Request a: Update everything from the start of the entries down to the line containing "1: (686, 337)", replacing "top-left" with "upper-left" and leaving all else unchanged.
[START OF Extract to read]
The conservative lawsuit against Obamacare’s premium subsidies is important, but also wonky, not the sort of thing that does well on cable news. And yet for a few weeks last fall, the biggest story on Fox News was the unearthing of videos depicting Jonathan Gruber, Obamacare architect, demonstrating the argument conservative legal scholars have been making: Federal exchange states should not have access to health-care tax credits.
The Gruber videos were big not just because they showed someone vaguely within President Barack Obama’s orbit talking about misleading voters, but because they gave a vivid example of what Congress meant by an exchange “established by the State”—a key question at the heart of the lawsuit, which the Supreme Court is preparing to hear on March 4.
Reporters on the health-care beat have been covering the conservative case against the Affordable Care Act subsidies for years, but in the last few weeks, there’s been an increased effort to dig into what Congress intended and who the four Virginians who apparently want to unburden millions of people of their subsidized health insurance really are.
[END OF Extract to read]
[START OF Records shown]
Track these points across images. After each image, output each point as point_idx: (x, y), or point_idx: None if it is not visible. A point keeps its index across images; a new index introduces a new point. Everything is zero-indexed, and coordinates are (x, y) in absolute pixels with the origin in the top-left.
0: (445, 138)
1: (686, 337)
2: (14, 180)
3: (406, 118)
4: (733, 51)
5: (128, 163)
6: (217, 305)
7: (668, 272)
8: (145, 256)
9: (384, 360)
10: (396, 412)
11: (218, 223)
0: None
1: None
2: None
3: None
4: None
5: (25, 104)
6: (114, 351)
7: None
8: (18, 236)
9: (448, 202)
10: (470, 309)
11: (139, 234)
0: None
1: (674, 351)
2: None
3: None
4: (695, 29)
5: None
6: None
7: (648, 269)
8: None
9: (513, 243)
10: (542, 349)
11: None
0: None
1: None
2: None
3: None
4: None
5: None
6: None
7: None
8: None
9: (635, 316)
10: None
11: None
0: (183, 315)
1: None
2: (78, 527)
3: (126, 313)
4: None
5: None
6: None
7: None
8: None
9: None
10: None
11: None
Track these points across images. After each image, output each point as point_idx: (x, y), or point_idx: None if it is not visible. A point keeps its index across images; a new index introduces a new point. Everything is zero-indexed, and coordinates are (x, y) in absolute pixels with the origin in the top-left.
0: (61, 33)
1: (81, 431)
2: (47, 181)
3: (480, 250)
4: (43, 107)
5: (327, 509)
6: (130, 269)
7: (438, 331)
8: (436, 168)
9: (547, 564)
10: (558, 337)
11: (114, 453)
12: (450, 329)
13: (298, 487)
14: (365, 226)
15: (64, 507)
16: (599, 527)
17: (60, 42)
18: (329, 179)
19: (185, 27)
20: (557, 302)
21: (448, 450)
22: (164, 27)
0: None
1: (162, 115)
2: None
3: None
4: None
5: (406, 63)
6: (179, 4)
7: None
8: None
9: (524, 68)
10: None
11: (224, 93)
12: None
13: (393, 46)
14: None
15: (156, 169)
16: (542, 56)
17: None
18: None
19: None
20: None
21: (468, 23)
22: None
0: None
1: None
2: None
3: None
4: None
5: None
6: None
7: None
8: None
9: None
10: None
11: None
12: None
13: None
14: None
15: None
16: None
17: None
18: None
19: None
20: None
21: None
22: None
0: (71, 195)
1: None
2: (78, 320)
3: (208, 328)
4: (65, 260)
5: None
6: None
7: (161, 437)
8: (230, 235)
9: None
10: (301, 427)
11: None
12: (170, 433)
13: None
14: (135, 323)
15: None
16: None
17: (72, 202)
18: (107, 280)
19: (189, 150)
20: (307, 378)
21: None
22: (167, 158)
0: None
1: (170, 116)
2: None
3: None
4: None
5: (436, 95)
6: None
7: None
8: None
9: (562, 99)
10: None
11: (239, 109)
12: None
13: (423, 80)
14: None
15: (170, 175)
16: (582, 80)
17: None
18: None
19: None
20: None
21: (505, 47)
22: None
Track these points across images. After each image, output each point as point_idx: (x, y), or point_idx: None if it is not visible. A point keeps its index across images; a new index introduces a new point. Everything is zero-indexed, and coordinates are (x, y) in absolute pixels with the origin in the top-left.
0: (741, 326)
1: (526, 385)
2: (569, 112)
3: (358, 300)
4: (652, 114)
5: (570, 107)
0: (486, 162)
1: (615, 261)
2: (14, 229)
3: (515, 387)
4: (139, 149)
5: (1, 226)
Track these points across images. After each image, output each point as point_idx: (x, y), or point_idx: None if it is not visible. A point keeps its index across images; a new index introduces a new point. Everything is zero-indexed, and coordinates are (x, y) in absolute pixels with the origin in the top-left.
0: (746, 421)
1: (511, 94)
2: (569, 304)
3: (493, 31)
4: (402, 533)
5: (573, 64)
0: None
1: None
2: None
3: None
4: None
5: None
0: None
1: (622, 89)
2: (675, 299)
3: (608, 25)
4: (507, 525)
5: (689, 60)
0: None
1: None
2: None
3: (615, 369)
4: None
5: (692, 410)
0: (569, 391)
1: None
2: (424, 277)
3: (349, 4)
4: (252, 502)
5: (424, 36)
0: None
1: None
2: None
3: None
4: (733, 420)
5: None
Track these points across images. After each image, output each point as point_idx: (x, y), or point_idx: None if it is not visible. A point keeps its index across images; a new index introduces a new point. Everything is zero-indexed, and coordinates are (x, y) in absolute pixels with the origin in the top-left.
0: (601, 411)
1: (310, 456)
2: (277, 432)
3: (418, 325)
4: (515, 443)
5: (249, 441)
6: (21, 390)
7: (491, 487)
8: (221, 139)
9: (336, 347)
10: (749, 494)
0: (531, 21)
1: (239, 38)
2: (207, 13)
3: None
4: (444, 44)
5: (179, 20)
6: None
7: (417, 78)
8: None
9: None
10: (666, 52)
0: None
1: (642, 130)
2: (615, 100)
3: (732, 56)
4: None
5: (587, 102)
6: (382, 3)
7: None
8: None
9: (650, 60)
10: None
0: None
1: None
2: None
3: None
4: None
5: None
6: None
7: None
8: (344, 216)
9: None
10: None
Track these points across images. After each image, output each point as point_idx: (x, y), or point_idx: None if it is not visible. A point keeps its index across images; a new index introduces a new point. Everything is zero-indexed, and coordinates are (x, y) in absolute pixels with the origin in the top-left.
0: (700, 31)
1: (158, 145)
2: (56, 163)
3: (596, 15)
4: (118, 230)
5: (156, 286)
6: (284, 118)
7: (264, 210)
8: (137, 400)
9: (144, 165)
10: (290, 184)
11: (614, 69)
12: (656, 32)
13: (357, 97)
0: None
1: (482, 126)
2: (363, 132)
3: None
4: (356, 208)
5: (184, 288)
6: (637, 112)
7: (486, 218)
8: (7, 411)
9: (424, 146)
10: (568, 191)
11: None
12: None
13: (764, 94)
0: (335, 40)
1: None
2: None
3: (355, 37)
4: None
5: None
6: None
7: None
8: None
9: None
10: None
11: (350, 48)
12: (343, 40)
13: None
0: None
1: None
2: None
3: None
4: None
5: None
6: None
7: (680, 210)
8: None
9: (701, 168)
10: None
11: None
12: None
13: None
[END OF Records shown]
Request b: List every organization or institution named in the article on the Obamacare subsidy lawsuit.

Solution a:
Track these points across images. After each image, output each point as point_idx: (x, y), or point_idx: None if it is not visible. A point keeps its index across images; a new index introduces a new point. Everything is zero-indexed, and coordinates are (x, y) in absolute pixels with the origin in the upper-left.
0: (445, 138)
1: (686, 337)

Solution b:
Fox News
Congress
the Supreme Court